╭──

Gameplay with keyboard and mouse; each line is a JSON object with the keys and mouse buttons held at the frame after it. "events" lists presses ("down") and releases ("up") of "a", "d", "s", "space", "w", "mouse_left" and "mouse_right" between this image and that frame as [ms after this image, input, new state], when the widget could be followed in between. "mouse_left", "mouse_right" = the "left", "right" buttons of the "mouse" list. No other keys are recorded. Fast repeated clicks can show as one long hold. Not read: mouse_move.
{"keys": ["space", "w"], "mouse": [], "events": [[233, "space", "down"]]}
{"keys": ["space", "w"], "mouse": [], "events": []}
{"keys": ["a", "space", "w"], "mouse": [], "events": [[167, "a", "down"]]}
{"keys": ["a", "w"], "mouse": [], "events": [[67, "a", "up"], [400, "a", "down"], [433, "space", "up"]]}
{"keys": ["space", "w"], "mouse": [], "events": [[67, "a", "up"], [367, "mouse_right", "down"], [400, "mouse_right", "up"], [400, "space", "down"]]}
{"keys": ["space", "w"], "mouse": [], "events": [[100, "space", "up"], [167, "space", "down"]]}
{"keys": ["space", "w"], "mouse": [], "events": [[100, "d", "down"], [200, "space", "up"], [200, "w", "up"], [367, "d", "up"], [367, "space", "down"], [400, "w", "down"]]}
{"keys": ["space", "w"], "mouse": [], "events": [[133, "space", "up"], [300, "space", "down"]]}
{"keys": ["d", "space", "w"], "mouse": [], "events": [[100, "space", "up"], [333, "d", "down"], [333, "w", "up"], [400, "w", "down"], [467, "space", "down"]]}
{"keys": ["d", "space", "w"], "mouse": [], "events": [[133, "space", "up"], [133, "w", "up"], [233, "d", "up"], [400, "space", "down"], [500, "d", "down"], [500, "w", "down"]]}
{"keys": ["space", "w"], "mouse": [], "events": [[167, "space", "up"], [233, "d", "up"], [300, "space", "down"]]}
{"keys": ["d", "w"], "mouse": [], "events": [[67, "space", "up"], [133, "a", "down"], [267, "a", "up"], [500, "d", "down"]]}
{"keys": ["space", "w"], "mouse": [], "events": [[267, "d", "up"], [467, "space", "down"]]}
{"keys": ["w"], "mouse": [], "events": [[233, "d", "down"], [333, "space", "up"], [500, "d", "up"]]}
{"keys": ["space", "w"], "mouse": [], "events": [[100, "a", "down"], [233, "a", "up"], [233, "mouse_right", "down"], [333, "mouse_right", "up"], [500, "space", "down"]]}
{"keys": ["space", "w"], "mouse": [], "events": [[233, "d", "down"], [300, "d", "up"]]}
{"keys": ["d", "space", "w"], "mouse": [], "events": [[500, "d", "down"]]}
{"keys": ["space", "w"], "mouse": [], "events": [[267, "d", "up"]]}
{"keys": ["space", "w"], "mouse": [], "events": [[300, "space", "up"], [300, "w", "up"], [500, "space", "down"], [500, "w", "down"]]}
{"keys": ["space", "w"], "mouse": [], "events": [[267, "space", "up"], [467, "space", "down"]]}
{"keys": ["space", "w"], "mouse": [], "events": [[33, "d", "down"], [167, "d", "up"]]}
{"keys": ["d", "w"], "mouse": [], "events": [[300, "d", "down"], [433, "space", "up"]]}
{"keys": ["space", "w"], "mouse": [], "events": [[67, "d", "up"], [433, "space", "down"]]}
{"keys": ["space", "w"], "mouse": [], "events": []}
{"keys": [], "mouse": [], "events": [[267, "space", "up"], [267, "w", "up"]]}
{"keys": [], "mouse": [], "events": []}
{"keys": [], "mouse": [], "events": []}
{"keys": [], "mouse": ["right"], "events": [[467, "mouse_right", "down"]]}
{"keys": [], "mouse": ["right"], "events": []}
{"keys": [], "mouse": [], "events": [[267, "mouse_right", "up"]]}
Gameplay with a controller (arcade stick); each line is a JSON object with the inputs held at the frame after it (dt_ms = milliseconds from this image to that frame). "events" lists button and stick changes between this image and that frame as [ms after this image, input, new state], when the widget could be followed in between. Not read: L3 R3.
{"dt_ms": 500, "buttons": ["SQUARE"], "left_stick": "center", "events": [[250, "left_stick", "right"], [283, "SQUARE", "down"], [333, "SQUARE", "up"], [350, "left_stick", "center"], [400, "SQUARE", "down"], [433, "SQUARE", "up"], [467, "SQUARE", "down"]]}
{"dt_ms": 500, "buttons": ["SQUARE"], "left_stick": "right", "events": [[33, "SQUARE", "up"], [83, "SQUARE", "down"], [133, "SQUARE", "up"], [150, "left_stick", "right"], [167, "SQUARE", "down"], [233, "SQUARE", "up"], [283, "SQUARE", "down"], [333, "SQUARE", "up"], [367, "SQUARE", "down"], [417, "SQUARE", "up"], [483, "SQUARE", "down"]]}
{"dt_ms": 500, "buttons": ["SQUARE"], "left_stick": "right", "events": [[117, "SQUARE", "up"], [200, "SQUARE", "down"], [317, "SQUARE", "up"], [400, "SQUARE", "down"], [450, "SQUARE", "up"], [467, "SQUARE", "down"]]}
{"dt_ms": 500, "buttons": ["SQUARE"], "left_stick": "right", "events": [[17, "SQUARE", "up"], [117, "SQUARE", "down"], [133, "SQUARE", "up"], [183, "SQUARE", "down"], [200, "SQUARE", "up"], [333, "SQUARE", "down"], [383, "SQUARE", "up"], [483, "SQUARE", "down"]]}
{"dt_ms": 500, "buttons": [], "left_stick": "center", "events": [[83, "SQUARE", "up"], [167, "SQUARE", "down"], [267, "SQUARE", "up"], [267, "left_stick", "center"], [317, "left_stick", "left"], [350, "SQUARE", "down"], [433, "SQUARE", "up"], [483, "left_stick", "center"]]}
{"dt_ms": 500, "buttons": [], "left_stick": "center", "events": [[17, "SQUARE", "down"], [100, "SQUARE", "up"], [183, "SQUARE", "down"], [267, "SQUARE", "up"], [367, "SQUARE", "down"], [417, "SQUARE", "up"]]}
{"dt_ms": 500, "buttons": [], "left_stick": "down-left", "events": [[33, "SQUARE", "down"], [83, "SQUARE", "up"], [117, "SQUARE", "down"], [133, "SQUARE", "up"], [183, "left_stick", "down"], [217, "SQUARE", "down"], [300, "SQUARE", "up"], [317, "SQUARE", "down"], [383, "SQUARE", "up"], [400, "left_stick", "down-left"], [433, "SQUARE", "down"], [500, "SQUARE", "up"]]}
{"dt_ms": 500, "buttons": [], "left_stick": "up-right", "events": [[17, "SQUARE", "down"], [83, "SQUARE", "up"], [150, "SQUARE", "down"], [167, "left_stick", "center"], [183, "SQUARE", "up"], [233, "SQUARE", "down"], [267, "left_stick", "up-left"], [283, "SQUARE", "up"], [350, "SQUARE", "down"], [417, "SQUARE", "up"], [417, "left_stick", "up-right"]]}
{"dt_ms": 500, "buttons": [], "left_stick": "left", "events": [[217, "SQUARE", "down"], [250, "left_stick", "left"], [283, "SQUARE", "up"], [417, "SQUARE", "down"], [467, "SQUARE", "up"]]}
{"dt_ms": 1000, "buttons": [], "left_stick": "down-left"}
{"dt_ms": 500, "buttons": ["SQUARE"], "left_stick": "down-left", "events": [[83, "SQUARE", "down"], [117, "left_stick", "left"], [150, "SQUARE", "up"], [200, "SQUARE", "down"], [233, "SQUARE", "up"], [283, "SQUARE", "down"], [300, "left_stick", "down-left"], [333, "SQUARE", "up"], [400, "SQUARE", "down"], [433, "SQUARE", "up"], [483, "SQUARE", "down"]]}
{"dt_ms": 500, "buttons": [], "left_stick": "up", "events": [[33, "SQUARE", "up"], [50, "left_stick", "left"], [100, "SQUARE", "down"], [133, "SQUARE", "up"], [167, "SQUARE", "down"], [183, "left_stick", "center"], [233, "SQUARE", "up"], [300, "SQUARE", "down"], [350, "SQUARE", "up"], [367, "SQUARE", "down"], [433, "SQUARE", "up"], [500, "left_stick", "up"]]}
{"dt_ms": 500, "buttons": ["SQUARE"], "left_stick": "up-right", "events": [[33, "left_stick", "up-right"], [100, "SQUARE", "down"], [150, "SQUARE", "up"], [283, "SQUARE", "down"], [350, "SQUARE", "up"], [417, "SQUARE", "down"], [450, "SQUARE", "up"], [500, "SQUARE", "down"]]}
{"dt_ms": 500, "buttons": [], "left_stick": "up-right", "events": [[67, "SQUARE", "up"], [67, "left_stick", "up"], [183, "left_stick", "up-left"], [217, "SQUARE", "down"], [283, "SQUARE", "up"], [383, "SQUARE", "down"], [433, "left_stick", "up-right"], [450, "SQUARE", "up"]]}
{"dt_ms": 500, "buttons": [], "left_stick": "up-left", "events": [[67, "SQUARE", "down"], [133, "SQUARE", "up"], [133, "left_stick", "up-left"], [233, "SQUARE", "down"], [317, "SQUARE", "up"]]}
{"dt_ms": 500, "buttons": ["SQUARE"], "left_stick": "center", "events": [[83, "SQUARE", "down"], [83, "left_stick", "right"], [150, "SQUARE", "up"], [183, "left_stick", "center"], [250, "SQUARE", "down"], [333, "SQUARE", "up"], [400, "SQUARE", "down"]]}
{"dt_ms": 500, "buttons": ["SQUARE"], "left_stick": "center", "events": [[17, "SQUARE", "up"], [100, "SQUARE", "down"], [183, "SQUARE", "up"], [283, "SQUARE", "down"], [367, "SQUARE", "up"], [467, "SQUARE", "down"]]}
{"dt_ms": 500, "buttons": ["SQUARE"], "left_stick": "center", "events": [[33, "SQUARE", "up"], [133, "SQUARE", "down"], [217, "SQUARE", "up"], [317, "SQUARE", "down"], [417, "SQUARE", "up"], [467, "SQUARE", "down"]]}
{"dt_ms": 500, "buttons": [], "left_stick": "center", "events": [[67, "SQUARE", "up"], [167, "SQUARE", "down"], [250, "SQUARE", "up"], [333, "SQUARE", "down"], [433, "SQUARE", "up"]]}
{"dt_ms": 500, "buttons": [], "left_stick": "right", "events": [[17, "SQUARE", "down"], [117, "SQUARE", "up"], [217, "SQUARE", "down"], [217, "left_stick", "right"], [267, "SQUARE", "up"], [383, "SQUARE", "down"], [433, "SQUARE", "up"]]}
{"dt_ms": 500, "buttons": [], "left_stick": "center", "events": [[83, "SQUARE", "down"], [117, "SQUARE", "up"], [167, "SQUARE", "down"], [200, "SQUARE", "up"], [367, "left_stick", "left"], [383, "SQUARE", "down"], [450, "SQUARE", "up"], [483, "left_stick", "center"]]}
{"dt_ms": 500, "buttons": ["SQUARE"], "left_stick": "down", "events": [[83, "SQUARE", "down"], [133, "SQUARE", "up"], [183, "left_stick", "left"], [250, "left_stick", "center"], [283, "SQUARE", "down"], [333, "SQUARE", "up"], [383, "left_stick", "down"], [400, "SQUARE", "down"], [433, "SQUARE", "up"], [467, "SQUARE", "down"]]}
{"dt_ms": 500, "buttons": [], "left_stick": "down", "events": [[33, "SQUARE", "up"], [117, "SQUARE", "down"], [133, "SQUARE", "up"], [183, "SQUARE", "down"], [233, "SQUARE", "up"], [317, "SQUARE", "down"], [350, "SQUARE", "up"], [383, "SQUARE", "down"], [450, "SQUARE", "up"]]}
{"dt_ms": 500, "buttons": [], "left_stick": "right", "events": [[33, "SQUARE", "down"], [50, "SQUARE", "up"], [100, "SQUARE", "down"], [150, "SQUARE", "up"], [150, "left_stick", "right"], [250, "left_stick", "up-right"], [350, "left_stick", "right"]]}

╰──

Task details: From the entries above, extract each line containing "input".

Solution to this exercise:
Gameplay with keyboard and mouse; each line is a JSON object with the keys and mouse buttons held at the frame after it. "events" lists presses ("down") and releases ("up") of "a", "d", "s", "space", "w", "mouse_left" and "mouse_right" between this image and that frame as [ms after this image, input, new state], when the widget could be followed in between. "mouse_left", "mouse_right" = the "left", "right" buttons of the "mouse" list. No other keys are recorded. Fast repeated clicks can show as one long hold. Not read: mouse_move.
Gameplay with a controller (arcade stick); each line is a JSON object with the inputs held at the frame after it (dt_ms = milliseconds from this image to that frame). "events" lists button and stick changes between this image and that frame as [ms after this image, input, new state], when the widget could be followed in between. Not read: L3 R3.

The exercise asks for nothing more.